Officials in Thailand are tracking down people and putting them into quarantine after a traveler there was diagnosed with Middle East Respiratory Syndrome virus or MERS.

It’s a serious concern. While MERS has not yet sparked a feared pandemic, it can cause severe outbreaks.

A single person spread MERS to 186 others in South Korea last year — and 36 of them died. Officials ended up putting 17,000 people into quarantine to prevent further spread.

"The new case of MERS is a reminder of the continued risk of importation of the disease from countries where it still persists," said Dr. Poonam Khetrapal Singh, director of the World Health Organization’s South-East Asia Region.

"All countries need to further enhance surveillance for severe acute respiratory infections, focus on early diagnosis, and step up infection prevention and control procedures in health-care facilities to rapidly detect any case of importation and effectively prevent its spread."

The traveler, a 71-year-old citizen of Oman, arrived in Bangkok last week.
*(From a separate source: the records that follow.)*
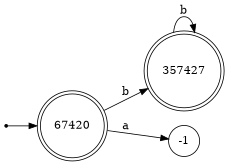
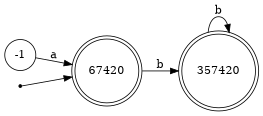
  digraph {
    rankdir=LR
    node [shape=doublecircle]
    67420
-   357420 [label=357427]
+   357420
    -1 [shape=circle]
    qi [shape=point]
    67420 -> 357420 [label=b]
-   67420 -> -1 [label=a]
+   -1 -> 67420 [label=a]
    357420 -> 357420 [label=b]
    qi -> 67420
  }
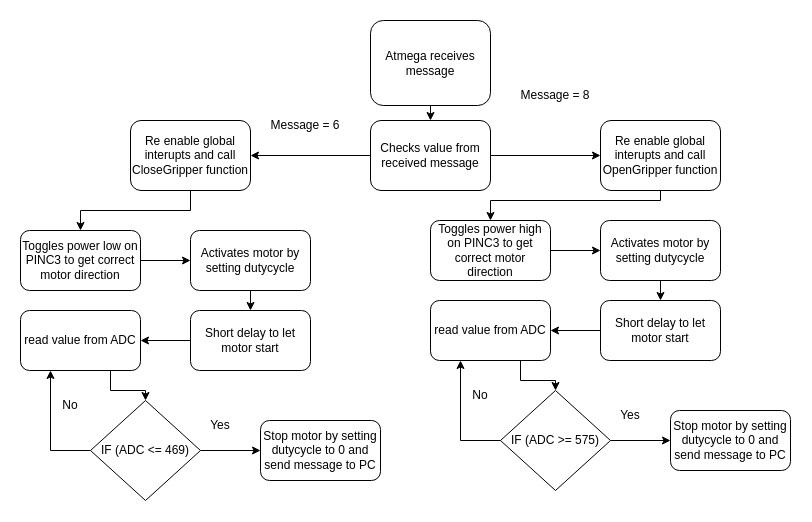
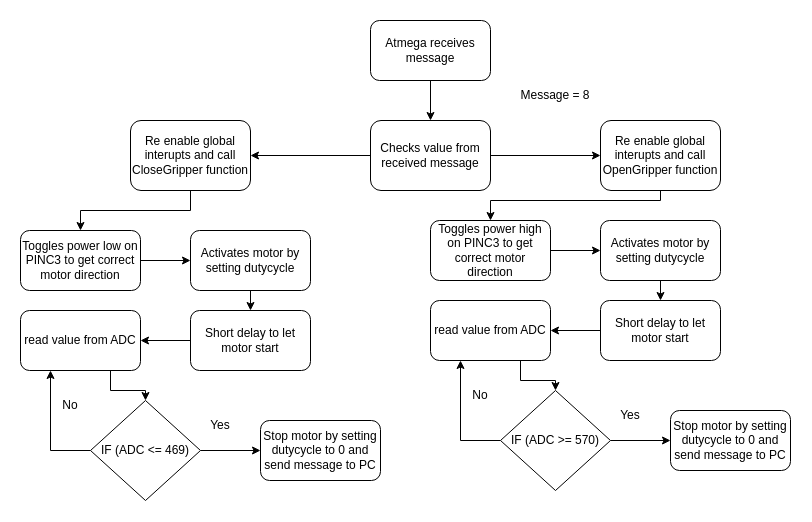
  <mxCell id="0" />
  <mxCell id="1" parent="0" />
  <mxCell id="2" style="edgeStyle=orthogonalEdgeStyle;rounded=0;orthogonalLoop=1;jettySize=auto;html=1;exitX=0.5;exitY=1;exitDx=0;exitDy=0;entryX=0.5;entryY=0;entryDx=0;entryDy=0;" edge="1" parent="1" source="3" target="6"><mxGeometry relative="1" as="geometry" /></mxCell>
- <mxCell id="3" value="Atmega receives message" style="rounded=1;whiteSpace=wrap;html=1;" vertex="1" parent="1"><mxGeometry x="370" y="20" width="120" height="85" as="geometry" /></mxCell>
+ <mxCell id="3" value="Atmega receives message" style="rounded=1;whiteSpace=wrap;html=1;" vertex="1" parent="1"><mxGeometry x="370" y="20" width="120" height="60" as="geometry" /></mxCell>
  <mxCell id="4" style="edgeStyle=orthogonalEdgeStyle;rounded=0;orthogonalLoop=1;jettySize=auto;html=1;exitX=0;exitY=0.5;exitDx=0;exitDy=0;entryX=1;entryY=0.5;entryDx=0;entryDy=0;" edge="1" parent="1" source="6" target="8"><mxGeometry relative="1" as="geometry" /></mxCell>
  <mxCell id="5" style="edgeStyle=orthogonalEdgeStyle;rounded=0;orthogonalLoop=1;jettySize=auto;html=1;exitX=1;exitY=0.5;exitDx=0;exitDy=0;entryX=0;entryY=0.5;entryDx=0;entryDy=0;" edge="1" parent="1" source="6" target="12"><mxGeometry relative="1" as="geometry" /></mxCell>
  <mxCell id="6" value="Checks value from received message" style="rounded=1;whiteSpace=wrap;html=1;" vertex="1" parent="1"><mxGeometry x="370" y="120" width="120" height="70" as="geometry" /></mxCell>
  <mxCell id="7" style="edgeStyle=orthogonalEdgeStyle;rounded=0;orthogonalLoop=1;jettySize=auto;html=1;exitX=0.5;exitY=1;exitDx=0;exitDy=0;entryX=0.5;entryY=0;entryDx=0;entryDy=0;" edge="1" parent="1" source="8" target="14"><mxGeometry relative="1" as="geometry" /></mxCell>
  <mxCell id="8" value="Re enable global interupts and call CloseGripper function" style="rounded=1;whiteSpace=wrap;html=1;" vertex="1" parent="1"><mxGeometry x="130" y="120" width="120" height="70" as="geometry" /></mxCell>
- <mxCell id="9" value="Message = 6" style="text;html=1;align=center;verticalAlign=middle;whiteSpace=wrap;rounded=0;" vertex="1" parent="1"><mxGeometry x="260" y="110" width="90" height="30" as="geometry" /></mxCell>
  <mxCell id="10" value="Message = 8" style="text;html=1;align=center;verticalAlign=middle;whiteSpace=wrap;rounded=0;" vertex="1" parent="1"><mxGeometry x="510" y="80" width="90" height="30" as="geometry" /></mxCell>
  <mxCell id="11" style="edgeStyle=orthogonalEdgeStyle;rounded=0;orthogonalLoop=1;jettySize=auto;html=1;exitX=0.5;exitY=1;exitDx=0;exitDy=0;entryX=0.5;entryY=0;entryDx=0;entryDy=0;" edge="1" parent="1" source="12" target="27"><mxGeometry relative="1" as="geometry"><Array as="points"><mxPoint x="660" y="200" /><mxPoint x="490" y="200" /></Array></mxGeometry></mxCell>
  <mxCell id="12" value="Re enable global interupts and call OpenGripper function" style="rounded=1;whiteSpace=wrap;html=1;" vertex="1" parent="1"><mxGeometry x="600" y="120" width="120" height="70" as="geometry" /></mxCell>
  <mxCell id="13" style="edgeStyle=orthogonalEdgeStyle;rounded=0;orthogonalLoop=1;jettySize=auto;html=1;exitX=1;exitY=0.5;exitDx=0;exitDy=0;entryX=0;entryY=0.5;entryDx=0;entryDy=0;" edge="1" parent="1" source="14" target="16"><mxGeometry relative="1" as="geometry" /></mxCell>
  <mxCell id="14" value="Toggles power low on PINC3 to get correct motor direction" style="rounded=1;whiteSpace=wrap;html=1;" vertex="1" parent="1"><mxGeometry x="20" y="230" width="120" height="60" as="geometry" /></mxCell>
  <mxCell id="15" style="edgeStyle=orthogonalEdgeStyle;rounded=0;orthogonalLoop=1;jettySize=auto;html=1;exitX=0.5;exitY=1;exitDx=0;exitDy=0;entryX=0.5;entryY=0;entryDx=0;entryDy=0;" edge="1" parent="1" source="16" target="23"><mxGeometry relative="1" as="geometry" /></mxCell>
  <mxCell id="16" value="Activates motor by setting dutycycle" style="rounded=1;whiteSpace=wrap;html=1;" vertex="1" parent="1"><mxGeometry x="190" y="230" width="120" height="60" as="geometry" /></mxCell>
  <mxCell id="17" style="edgeStyle=orthogonalEdgeStyle;rounded=0;orthogonalLoop=1;jettySize=auto;html=1;exitX=0.75;exitY=1;exitDx=0;exitDy=0;entryX=0.5;entryY=0;entryDx=0;entryDy=0;" edge="1" parent="1" source="18" target="21"><mxGeometry relative="1" as="geometry" /></mxCell>
  <mxCell id="18" value="read value from ADC" style="rounded=1;whiteSpace=wrap;html=1;" vertex="1" parent="1"><mxGeometry x="20" y="310" width="120" height="60" as="geometry" /></mxCell>
  <mxCell id="19" style="edgeStyle=orthogonalEdgeStyle;rounded=0;orthogonalLoop=1;jettySize=auto;html=1;exitX=0;exitY=0.5;exitDx=0;exitDy=0;entryX=0.25;entryY=1;entryDx=0;entryDy=0;" edge="1" parent="1" source="21" target="18"><mxGeometry relative="1" as="geometry" /></mxCell>
  <mxCell id="20" style="edgeStyle=orthogonalEdgeStyle;rounded=0;orthogonalLoop=1;jettySize=auto;html=1;exitX=1;exitY=0.5;exitDx=0;exitDy=0;entryX=0;entryY=0.5;entryDx=0;entryDy=0;" edge="1" parent="1" source="21" target="25"><mxGeometry relative="1" as="geometry" /></mxCell>
  <mxCell id="21" value="IF (ADC &amp;lt;= 469)" style="rhombus;whiteSpace=wrap;html=1;" vertex="1" parent="1"><mxGeometry x="90" y="400" width="110" height="100" as="geometry" /></mxCell>
  <mxCell id="22" style="edgeStyle=orthogonalEdgeStyle;rounded=0;orthogonalLoop=1;jettySize=auto;html=1;exitX=0;exitY=0.5;exitDx=0;exitDy=0;entryX=1;entryY=0.5;entryDx=0;entryDy=0;" edge="1" parent="1" source="23" target="18"><mxGeometry relative="1" as="geometry" /></mxCell>
  <mxCell id="23" value="Short delay to let motor start" style="rounded=1;whiteSpace=wrap;html=1;" vertex="1" parent="1"><mxGeometry x="190" y="310" width="120" height="60" as="geometry" /></mxCell>
  <mxCell id="24" value="No" style="text;html=1;align=center;verticalAlign=middle;whiteSpace=wrap;rounded=0;" vertex="1" parent="1"><mxGeometry x="40" y="390" width="60" height="30" as="geometry" /></mxCell>
  <mxCell id="25" value="Stop motor by setting dutycycle to 0 and send message to PC" style="rounded=1;whiteSpace=wrap;html=1;" vertex="1" parent="1"><mxGeometry x="260" y="420" width="120" height="60" as="geometry" /></mxCell>
  <mxCell id="26" style="edgeStyle=orthogonalEdgeStyle;rounded=0;orthogonalLoop=1;jettySize=auto;html=1;exitX=1;exitY=0.5;exitDx=0;exitDy=0;entryX=0;entryY=0.5;entryDx=0;entryDy=0;" edge="1" parent="1" source="27" target="29"><mxGeometry relative="1" as="geometry" /></mxCell>
  <mxCell id="27" value="Toggles power high on PINC3 to get correct motor direction" style="rounded=1;whiteSpace=wrap;html=1;" vertex="1" parent="1"><mxGeometry x="430" y="220" width="120" height="60" as="geometry" /></mxCell>
  <mxCell id="28" style="edgeStyle=orthogonalEdgeStyle;rounded=0;orthogonalLoop=1;jettySize=auto;html=1;exitX=0.5;exitY=1;exitDx=0;exitDy=0;entryX=0.5;entryY=0;entryDx=0;entryDy=0;" edge="1" parent="1" source="29" target="36"><mxGeometry relative="1" as="geometry" /></mxCell>
  <mxCell id="29" value="Activates motor by setting dutycycle" style="rounded=1;whiteSpace=wrap;html=1;" vertex="1" parent="1"><mxGeometry x="600" y="220" width="120" height="60" as="geometry" /></mxCell>
  <mxCell id="30" style="edgeStyle=orthogonalEdgeStyle;rounded=0;orthogonalLoop=1;jettySize=auto;html=1;exitX=0.75;exitY=1;exitDx=0;exitDy=0;entryX=0.5;entryY=0;entryDx=0;entryDy=0;" edge="1" parent="1" source="31" target="34"><mxGeometry relative="1" as="geometry" /></mxCell>
  <mxCell id="31" value="read value from ADC" style="rounded=1;whiteSpace=wrap;html=1;" vertex="1" parent="1"><mxGeometry x="430" y="300" width="120" height="60" as="geometry" /></mxCell>
  <mxCell id="32" style="edgeStyle=orthogonalEdgeStyle;rounded=0;orthogonalLoop=1;jettySize=auto;html=1;exitX=0;exitY=0.5;exitDx=0;exitDy=0;entryX=0.25;entryY=1;entryDx=0;entryDy=0;" edge="1" parent="1" source="34" target="31"><mxGeometry relative="1" as="geometry" /></mxCell>
  <mxCell id="33" style="edgeStyle=orthogonalEdgeStyle;rounded=0;orthogonalLoop=1;jettySize=auto;html=1;exitX=1;exitY=0.5;exitDx=0;exitDy=0;entryX=0;entryY=0.5;entryDx=0;entryDy=0;" edge="1" parent="1" source="34" target="38"><mxGeometry relative="1" as="geometry" /></mxCell>
- <mxCell id="34" value="IF (ADC &amp;gt;= 575)" style="rhombus;whiteSpace=wrap;html=1;" vertex="1" parent="1"><mxGeometry x="500" y="390" width="110" height="100" as="geometry" /></mxCell>
+ <mxCell id="34" value="IF (ADC &amp;gt;= 570)" style="rhombus;whiteSpace=wrap;html=1;" vertex="1" parent="1"><mxGeometry x="500" y="390" width="110" height="100" as="geometry" /></mxCell>
  <mxCell id="35" style="edgeStyle=orthogonalEdgeStyle;rounded=0;orthogonalLoop=1;jettySize=auto;html=1;exitX=0;exitY=0.5;exitDx=0;exitDy=0;entryX=1;entryY=0.5;entryDx=0;entryDy=0;" edge="1" parent="1" source="36" target="31"><mxGeometry relative="1" as="geometry" /></mxCell>
  <mxCell id="36" value="Short delay to let motor start" style="rounded=1;whiteSpace=wrap;html=1;" vertex="1" parent="1"><mxGeometry x="600" y="300" width="120" height="60" as="geometry" /></mxCell>
  <mxCell id="37" value="No" style="text;html=1;align=center;verticalAlign=middle;whiteSpace=wrap;rounded=0;" vertex="1" parent="1"><mxGeometry x="450" y="380" width="60" height="30" as="geometry" /></mxCell>
  <mxCell id="38" value="Stop motor by setting dutycycle to 0 and send message to PC" style="rounded=1;whiteSpace=wrap;html=1;" vertex="1" parent="1"><mxGeometry x="670" y="410" width="120" height="60" as="geometry" /></mxCell>
  <mxCell id="39" value="Yes" style="text;html=1;align=center;verticalAlign=middle;whiteSpace=wrap;rounded=0;" vertex="1" parent="1"><mxGeometry x="190" y="410" width="60" height="30" as="geometry" /></mxCell>
  <mxCell id="40" value="Yes" style="text;html=1;align=center;verticalAlign=middle;whiteSpace=wrap;rounded=0;" vertex="1" parent="1"><mxGeometry x="600" y="400" width="60" height="30" as="geometry" /></mxCell>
His son, as well as various taxi drivers, hotel staff and passengers on the same plane are among those quarantined for two weeks, Amnuay Gajeena, director-general of Thailand's Disease Control Department, told reporters.

WHO says 1,626 MERS cases have been diagnosed in 26 countries. Almost all are in the Middle East or involve people who traveled from the region.

The virus has killed 586 people since 2012.

MERS is in the same family of viruses as the severe acute respiratory syndrome (SARS) virus that spread around the world from China in 2003, infecting nearly 8,000 people and killing nearly 800 of them.

MERS doesn't usually spread that easily, but it's known that people in hospitals and clinics who have other conditions, such as diabetes, kidney disease or lung disease, are especially vulnerable. MERS has spread in Saudi Arabia this way several times.

Camels can carry and spread the virus but scientists still are not entirely sure how everyone catches it.

It spreads like any respiratory disease -- when people cough or sneeze, and on droplets of saliva or mucus. Medical interventions that generate a lot of these droplets, such as putting a person on a ventilator, can spread these viruses in a hospital.